**** Document passage ****
Last week, I reported that StudentsFirst had departed from Minnesota and Florida. I assumed the pickings were slim in the former, and the “reform” camp had saturated the state of Florida. Well, there is more to the story, as I learned when I discovered a week-old politico.com in my spam box.

StudentsFirst has also pulled out of Maine, Indiana, and Iowa. It has laid off six staff members. As politico.com reports:

“It’s still active in 10 states, including Pennsylvania, Georgia, Michigan and New York. The organization hasn’t brought in anywhere near the $1 billion that Rhee confidently predicted she would raise when she founded the group in 2010. But she has collected more than $60 million in donations in the past few years. That’s been enough to make sizable contributions to candidates and political committees around the country, to run TV, radio and web ads promoting her education reform agenda and hire top lobbyists to work state capitols from coast to coast. StudentsFirst also maintains a staff of 110 people — up from 75 in 2012.”
**** Provided data ****
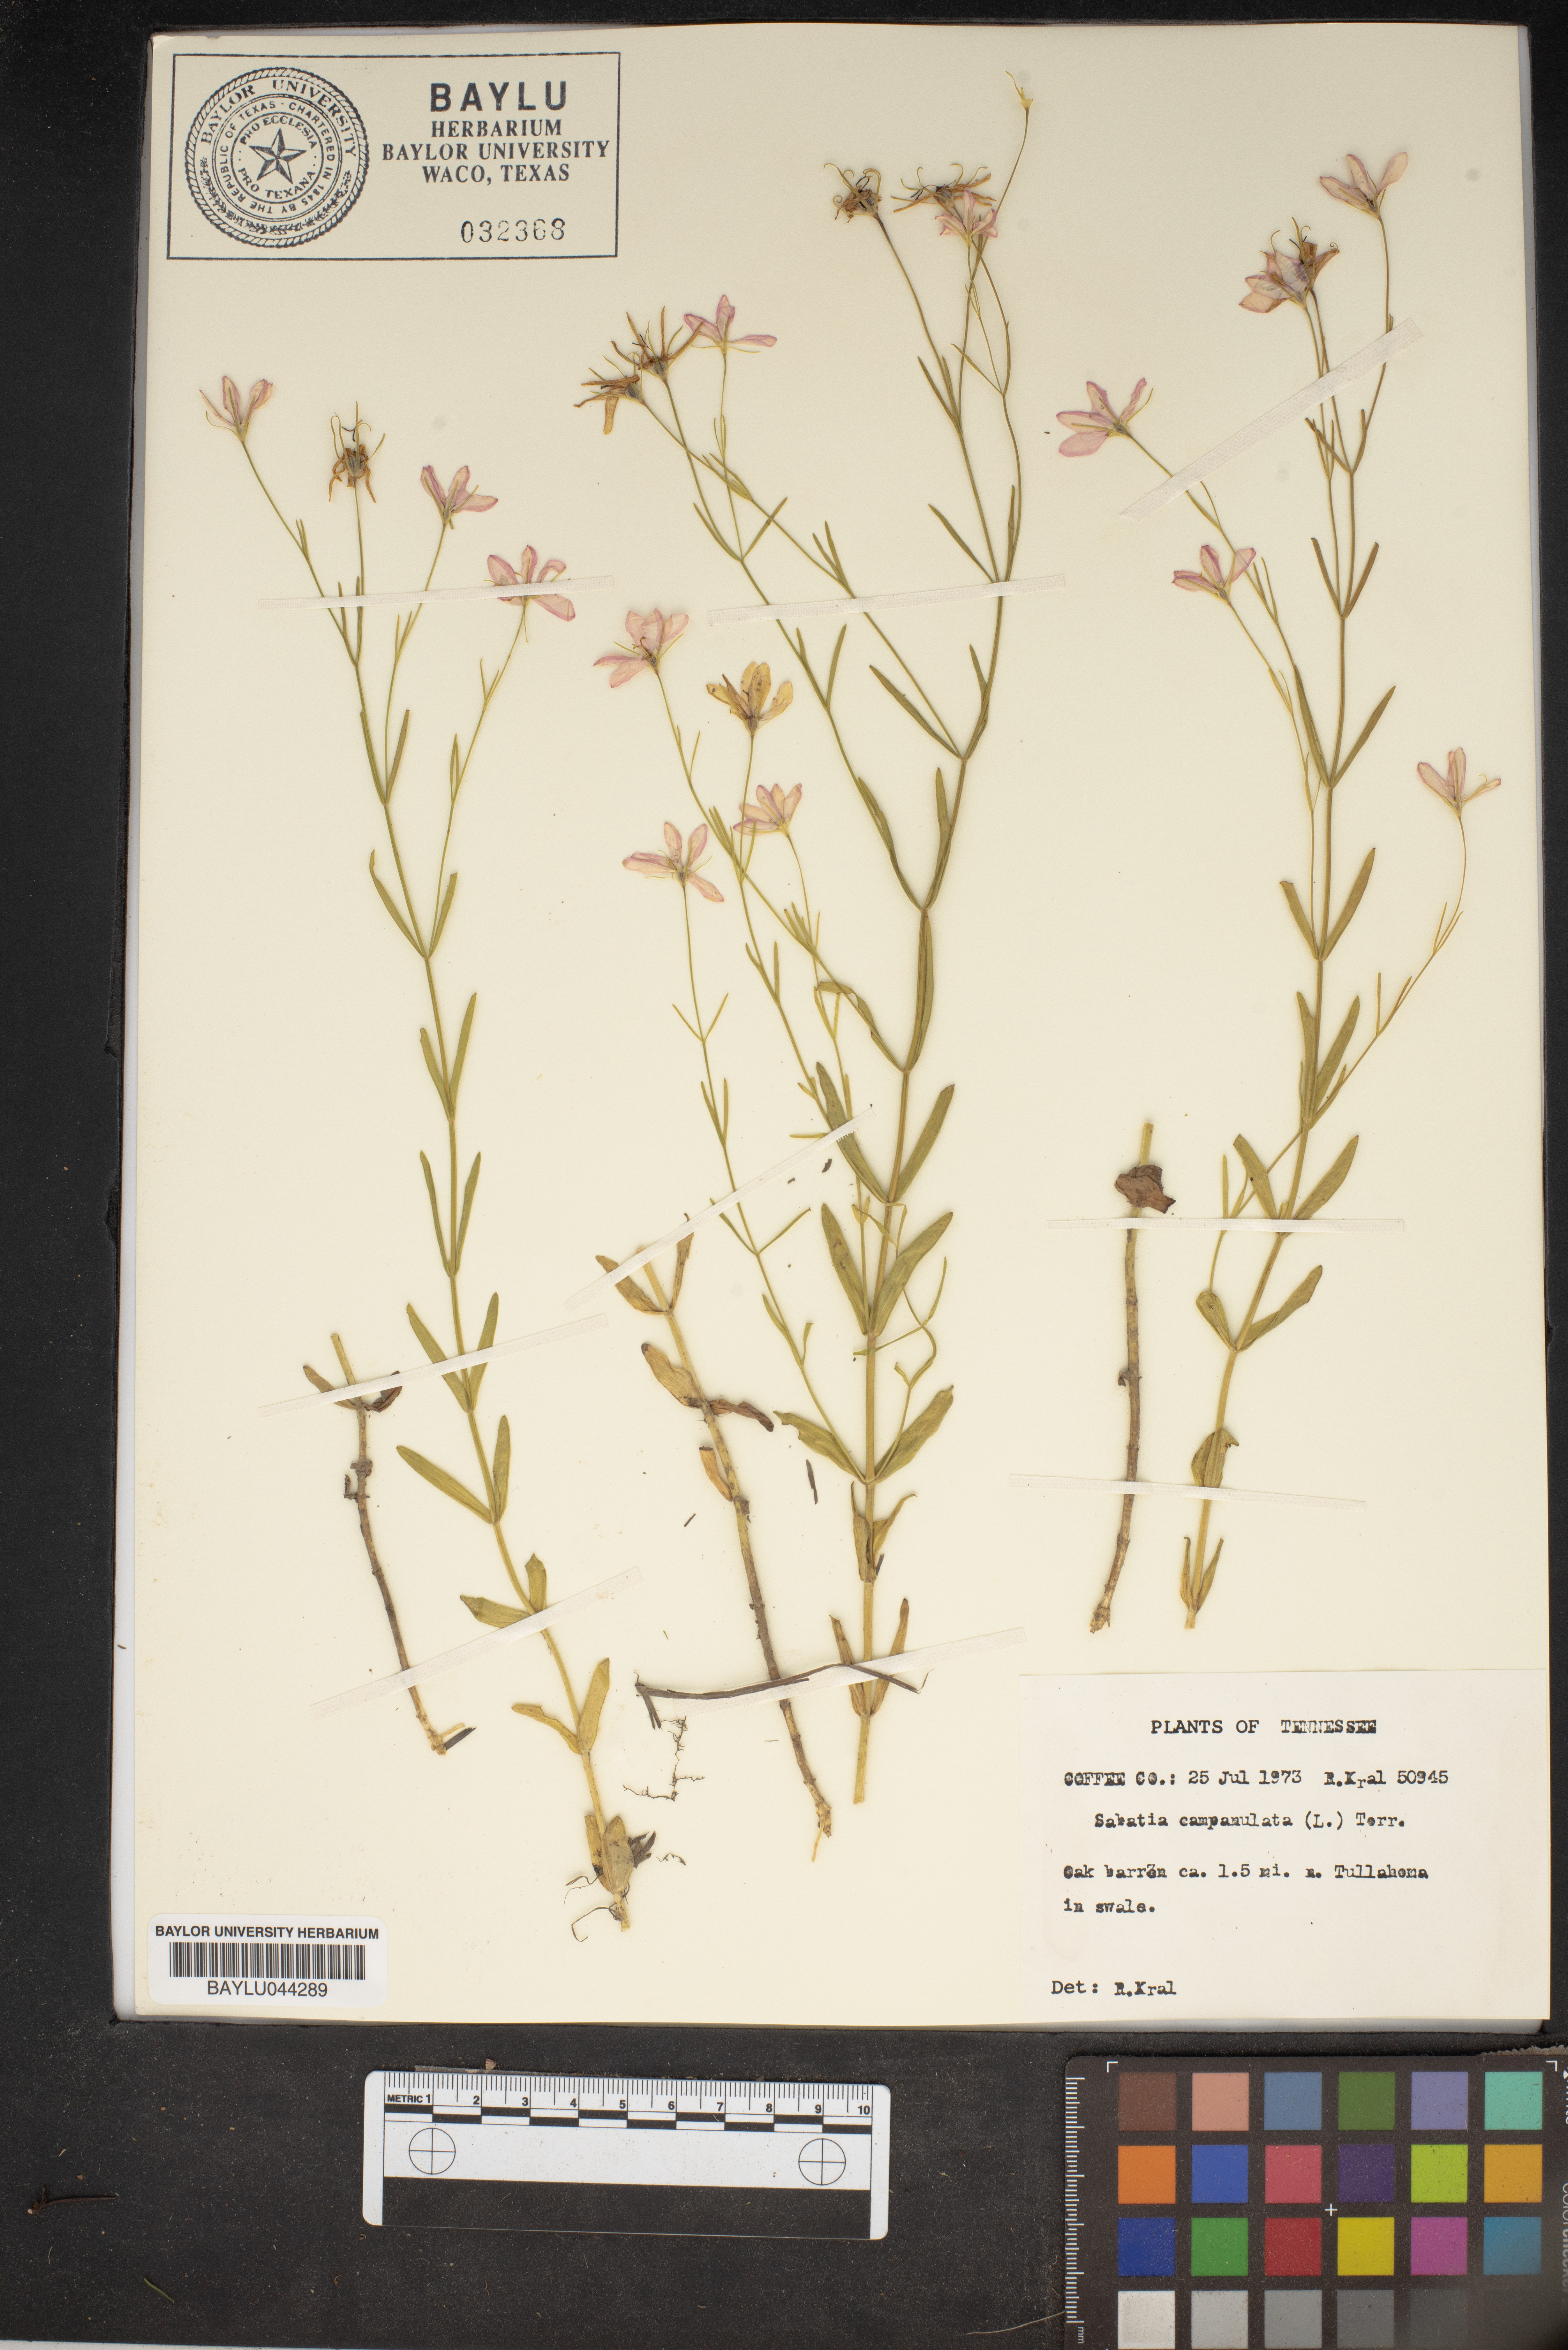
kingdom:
****
Questions to answer:
[a] According to the passage about StudentsFirst, how many people did the organization have on staff in 2012?
[b] Continue the passage about StudentsFirst's withdrawal from several states, starting after its final quoted sentence.

Your written answers:
[a] 75 people

[b]
If you judge it by its actions, not its rhetoric, Rhee’s organization exists to elect advocates of charters and vouchers, as well as avowed enemies of teachers’ unions, tenure, and seniority. It would be nice if its ads and literature made clear that it raises money for privatization and opposition to any contracts rights for teachers.

Which reminds me: I received an email from a virtual friend in Mississippi today, pointing out that the state had no teachers’ unions and no tenure. He thought that was a good thing. He also mentioned that Mississippi was last in the nation in academic performance. I asked him which part of the state’s agenda should be a national model. I don’t think that unions or tenure necessarily lead to high performance, but there’s no evidence that getting rid of them is a recipe for success.